Monkeys in Montecello, Rats in Rome

If we needed more evidence that the religious right’s nincompoops are profoundly dangerous, here you go.

It seems they are right here in Minnesota, intimidating weak-kneed school administrators into preventing the introduction of the idea of evolution in Montecello.

St. Paul author Lisa Westberg Peters has written a book for children called “Our Family Tree” which explains evolution in a juvenile, yet scientific, sort of way. Although she was scheduled to speak at a Montecello elementary school about writing, rather than evolution, the school administrators asked her to make sure she stuck just to writing and leave off mention of evolution. When she refused, Peters’ visit to the school was cancelled.

Brad Sanderson, principal at the elementary school, was quoted in the Strib as saying, “It’s a cute book. There’s nothing wrong with it. We just don’t need that kind of debate.” Yup, the last thing we’d want in a school is a debate, especially when there’s religious clap trap to be crammed down the throats of our children.

Now, in fairness to Principal Skinner–I mean Sanderson–he’s probably afraid of the pitchfork and torch crowd that could undoubtedly be whipped up in Montecello if a public school were to actually teach science instead of dogma and were actually to stand up for the American values of free speech and enlightened education instead of the censorious crap dished out in the name of God.

In other religious news, as if the Catholics needed more problems, Pope Ratzinger has opened up a can of Inquisition whup-ass on the intellectual organ of the American church, the Jesuit magazine America. The editor of America, Father Thomas Reese, S.J. was fired on the orders of Ratzinger because the magazine provided a forum for discussion of church positions on controversial issues such as denying communion to John Kerry or use of condoms in AIDS-riddled Africa.

I was told recently by a man who knows that Ratzinger’s election was greeted with less than wild enthusiasm by the Benedictine monks at St. Johns. It must have been particulary galling to them when the head of the Inquisition took the name of the founder of their order–the order which over the centuries has taken primary responsibility for the preservation of western intellectual history.

Alongside this formidable Benedictine tradition stand the Jesuits, who are the church’s foremost educators and intellectuals today, and who run Boston College, Georgetown, Fordham, Creighton and many other first rate universities throughout America and the world.
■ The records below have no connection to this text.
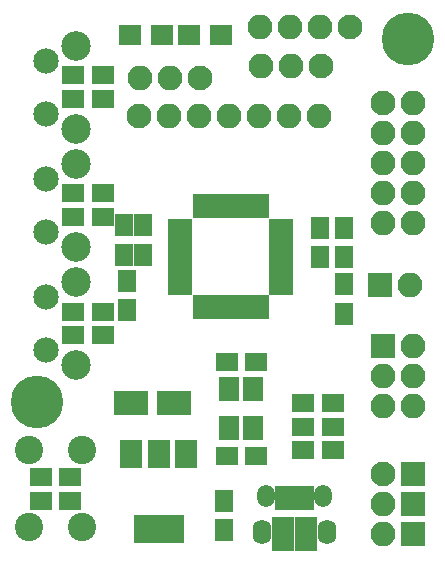
<source format=gbr>
G04 #@! TF.FileFunction,Soldermask,Top*
%FSLAX46Y46*%
G04 Gerber Fmt 4.6, Leading zero omitted, Abs format (unit mm)*
G04 Created by KiCad (PCBNEW 4.0.7) date 01/10/19 16:23:13*
%MOMM*%
%LPD*%
G01*
G04 APERTURE LIST*
%ADD10C,0.100000*%
%ADD11C,2.100000*%
%ADD12O,2.100000X2.100000*%
%ADD13R,2.100000X2.100000*%
%ADD14R,0.800000X2.050000*%
%ADD15O,1.500000X1.900000*%
%ADD16O,1.600000X2.100000*%
%ADD17R,1.830000X2.900000*%
%ADD18C,2.500000*%
%ADD19C,2.150000*%
%ADD20C,4.464000*%
%ADD21R,2.000000X0.950000*%
%ADD22R,0.950000X2.000000*%
%ADD23R,1.650000X1.900000*%
%ADD24R,3.000000X2.000000*%
%ADD25R,1.900000X1.650000*%
%ADD26R,4.200000X2.400000*%
%ADD27R,1.900000X2.400000*%
%ADD28R,1.700000X2.000000*%
%ADD29C,2.400000*%
%ADD30R,1.900000X1.700000*%
G04 APERTURE END LIST*
D10*
D11*
X113680000Y-84200000D03*
D12*
X111140000Y-84200000D03*
X108600000Y-84200000D03*
X106060000Y-84200000D03*
D13*
X116250000Y-106000000D03*
D12*
X118790000Y-106000000D03*
D11*
X116500000Y-122000000D03*
D13*
X119040000Y-122000000D03*
D12*
X116500000Y-124540000D03*
D13*
X119040000Y-124540000D03*
D12*
X116500000Y-127080000D03*
D13*
X119040000Y-127080000D03*
D11*
X111250000Y-87500000D03*
D12*
X108710000Y-87500000D03*
X106170000Y-87500000D03*
D11*
X101000000Y-88500000D03*
D12*
X98460000Y-88500000D03*
X95920000Y-88500000D03*
D13*
X116500000Y-111170000D03*
D12*
X119040000Y-111170000D03*
X116500000Y-113710000D03*
X119040000Y-113710000D03*
X116500000Y-116250000D03*
X119040000Y-116250000D03*
D11*
X116500000Y-90590000D03*
D12*
X119040000Y-90590000D03*
X116500000Y-93130000D03*
X119040000Y-93130000D03*
X116500000Y-95670000D03*
X119040000Y-95670000D03*
X116500000Y-98210000D03*
X119040000Y-98210000D03*
X116500000Y-100750000D03*
X119040000Y-100750000D03*
D11*
X95850000Y-91700000D03*
D12*
X98390000Y-91700000D03*
X100930000Y-91700000D03*
X103470000Y-91700000D03*
X106010000Y-91700000D03*
X108550000Y-91700000D03*
X111090000Y-91700000D03*
D14*
X107700000Y-124000000D03*
X108350000Y-124000000D03*
X109000000Y-124000000D03*
X109650000Y-124000000D03*
X110300000Y-124000000D03*
D15*
X106580000Y-123880000D03*
X111420000Y-123880000D03*
D16*
X106270000Y-126880000D03*
X111730000Y-126880000D03*
D17*
X108040000Y-127120000D03*
X109960000Y-127120000D03*
D18*
X90490000Y-102760000D03*
D19*
X88000000Y-101500000D03*
X88000000Y-97000000D03*
D18*
X90490000Y-95750000D03*
X90490000Y-112760000D03*
D19*
X88000000Y-111500000D03*
X88000000Y-107000000D03*
D18*
X90490000Y-105750000D03*
D20*
X87200000Y-115900000D03*
D21*
X99350000Y-100800000D03*
X99350000Y-101600000D03*
X99350000Y-102400000D03*
X99350000Y-103200000D03*
X99350000Y-104000000D03*
X99350000Y-104800000D03*
X99350000Y-105600000D03*
X99350000Y-106400000D03*
D22*
X100800000Y-107850000D03*
X101600000Y-107850000D03*
X102400000Y-107850000D03*
X103200000Y-107850000D03*
X104000000Y-107850000D03*
X104800000Y-107850000D03*
X105600000Y-107850000D03*
X106400000Y-107850000D03*
D21*
X107850000Y-106400000D03*
X107850000Y-105600000D03*
X107850000Y-104800000D03*
X107850000Y-104000000D03*
X107850000Y-103200000D03*
X107850000Y-102400000D03*
X107850000Y-101600000D03*
X107850000Y-100800000D03*
D22*
X106400000Y-99350000D03*
X105600000Y-99350000D03*
X104800000Y-99350000D03*
X104000000Y-99350000D03*
X103200000Y-99350000D03*
X102400000Y-99350000D03*
X101600000Y-99350000D03*
X100800000Y-99350000D03*
D23*
X94850000Y-105650000D03*
X94850000Y-108150000D03*
X113200000Y-101150000D03*
X113200000Y-103650000D03*
X94600000Y-100950000D03*
X94600000Y-103450000D03*
X96200000Y-100950000D03*
X96200000Y-103450000D03*
X111200000Y-101150000D03*
X111200000Y-103650000D03*
X103000000Y-124250000D03*
X103000000Y-126750000D03*
D24*
X95200000Y-116000000D03*
X98800000Y-116000000D03*
D25*
X105750000Y-120500000D03*
X103250000Y-120500000D03*
X103250000Y-112500000D03*
X105750000Y-112500000D03*
X87500000Y-124250000D03*
X90000000Y-124250000D03*
D23*
X113200000Y-105950000D03*
X113200000Y-108450000D03*
D25*
X90250000Y-90250000D03*
X92750000Y-90250000D03*
X90250000Y-100250000D03*
X92750000Y-100250000D03*
X90250000Y-110250000D03*
X92750000Y-110250000D03*
X112250000Y-116000000D03*
X109750000Y-116000000D03*
X112250000Y-118000000D03*
X109750000Y-118000000D03*
X112250000Y-120000000D03*
X109750000Y-120000000D03*
D18*
X90490000Y-92760000D03*
D19*
X88000000Y-91500000D03*
X88000000Y-87000000D03*
D18*
X90490000Y-85750000D03*
D26*
X97500000Y-126650000D03*
D27*
X97500000Y-120350000D03*
X95200000Y-120350000D03*
X99800000Y-120350000D03*
D28*
X105500000Y-118150000D03*
X105500000Y-114850000D03*
X103500000Y-114850000D03*
X103500000Y-118150000D03*
D29*
X91000000Y-120000000D03*
X86500000Y-120000000D03*
X91000000Y-126500000D03*
X86500000Y-126500000D03*
D25*
X90000000Y-122250000D03*
X87500000Y-122250000D03*
X92750000Y-108250000D03*
X90250000Y-108250000D03*
X92750000Y-98250000D03*
X90250000Y-98250000D03*
X92750000Y-88250000D03*
X90250000Y-88250000D03*
D30*
X100100000Y-84800000D03*
X102800000Y-84800000D03*
X97750000Y-84800000D03*
X95050000Y-84800000D03*
D20*
X118600000Y-85200000D03*
M02*

</source>
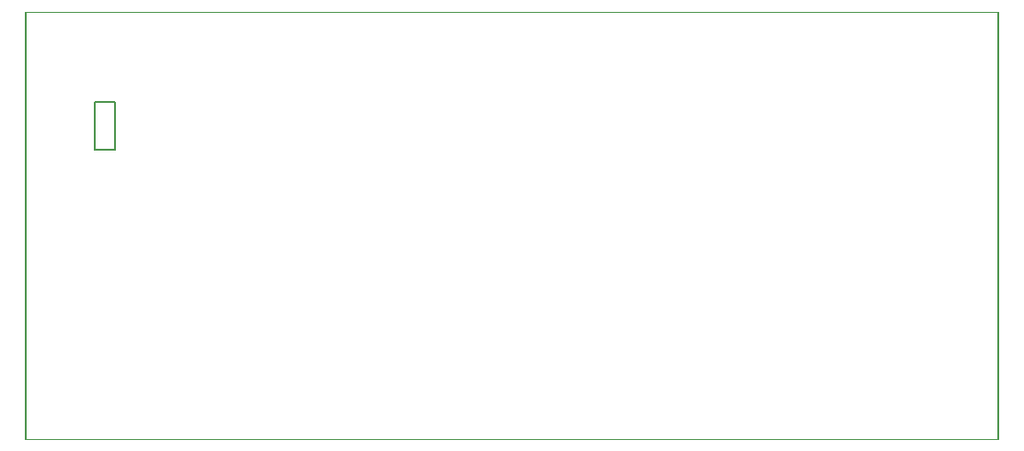
<source format=gbr>
G04 #@! TF.GenerationSoftware,KiCad,Pcbnew,(5.0.2-5)-5*
G04 #@! TF.CreationDate,2019-02-27T22:15:12+01:00*
G04 #@! TF.ProjectId,IkeaTradfriLEDdriver,496b6561-5472-4616-9466-72694c454464,rev?*
G04 #@! TF.SameCoordinates,Original*
G04 #@! TF.FileFunction,Profile,NP*
%FSLAX46Y46*%
G04 Gerber Fmt 4.6, Leading zero omitted, Abs format (unit mm)*
G04 Created by KiCad (PCBNEW (5.0.2-5)-5) date 2019 February 27, Wednesday 22:15:12*
%MOMM*%
%LPD*%
G01*
G04 APERTURE LIST*
%ADD10C,0.200000*%
%ADD11C,0.100000*%
G04 APERTURE END LIST*
D10*
X95250000Y-108585000D02*
X95250000Y-69215000D01*
X184785000Y-69215000D02*
X184785000Y-108585000D01*
X101600000Y-77470000D02*
X103505000Y-77470000D01*
X101600000Y-81915000D02*
X101600000Y-77470000D01*
X103505000Y-81915000D02*
X101600000Y-81915000D01*
X103505000Y-77470000D02*
X103505000Y-81915000D01*
D11*
X184785000Y-108585000D02*
X95250000Y-108585000D01*
X95250000Y-69215000D02*
X184785000Y-69215000D01*
M02*

</source>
Both orders are steeped in their vows of obedience, but to the Benedictines and Jesuits I know (and I’ve known a lot of Jesuits in particular) that obedience usually takes the form of obedience to their own tradition of intellectual inquiry and open mindedness. It was a sad day for a lot of Catholics when Ratzinger was elected Pope. I’m afraid it will be even sadder for the many thoughful men of God whose intellectual lives will be proscribed by this maledictory Benedict.